We obtain predicted class probabilities for each token using the model in which this token was held out during training (i.e. its sentence was part of the validation fold above). Note that most modern tokenizers break sentences into subword-level tokens (smaller units than word-level tokens). For example, the following sentence: 

In [None]:
i = 0  # change this to view a different example from the dataset 
print(sentences[i]) 

is tokenized into: 

In [None]:
model = Ner("folds/fold0/model/") 
tokens = model.tokenize(sentences[i])[0] 
print(tokens) 
tokens = [token.replace('#', '') for token in tokens] 

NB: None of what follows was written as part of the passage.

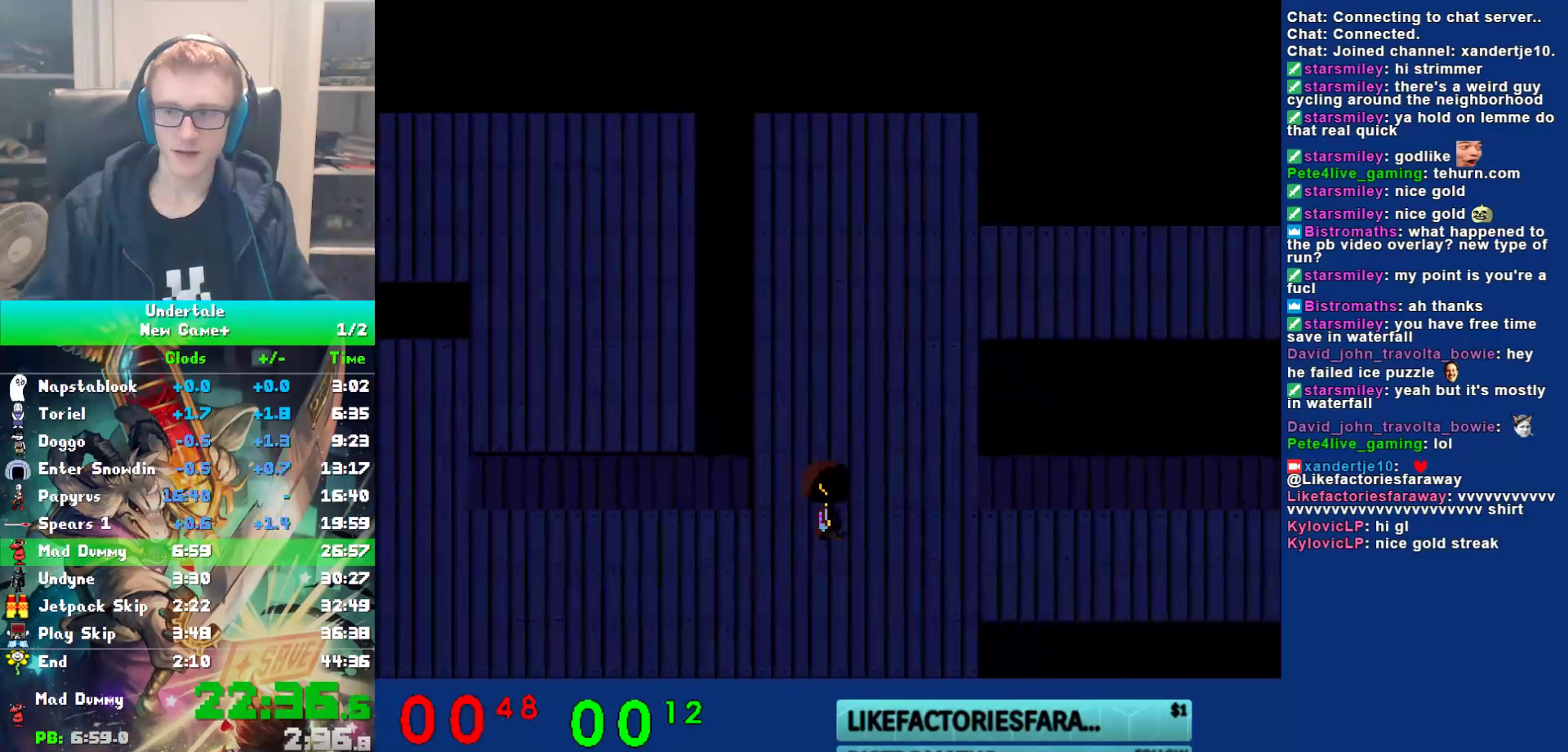
{"keys": ["right"], "events": []}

`##` here is appended by the tokenizer to indicate that the token is a subword. Let's collect both the predicted class probabilities and strings for each token in each sentence. 

In [None]:
sentence_tokens, sentence_probs = {}, {} 
for i in range(k): 
    model = Ner("folds/fold%d/model/" % i) 
    for index in tqdm(indices[i]): 
        sentence_probs[index], sentence_tokens[index] = model.predict(sentences[index]) 
        
sentence_tokens = [sentence_tokens[i] for i in range(len(sentences))] 
sentence_probs = [sentence_probs[i] for i in range(len(sentences))] 

Most tokenizers partition sentences into subword-level tokens without altering the characters. However, you should verify whether any characters are modified, particularly for edge cases such as single or double quotations. In this example, the tokenizer has broken down double quotations `"` into two `'`s or two `` ` ``s. The following code checks if any characters in the sentences were modified. 

In [None]:
print(modified(given_words, sentence_tokens)) 

Given that some characters were modified, we should map `sentence_tokens` back to the characters from the original dataset, so that we can better compare predicted labels with the given labels to spot label issues. This mapping differs between different models, and may not be required by many tokenizers. We should not work with modified tokens directly because we lack their given labels. 

In [None]:
# Code to map `sentence_tokens` back to the characters from the original text 
replace = [('#', ''), ('``', '"'), ("''", '"')] 
sentence_tokens = [[process_token(token, replace) for token in sentence_tokens[i]] for i in range(len(sentences))] 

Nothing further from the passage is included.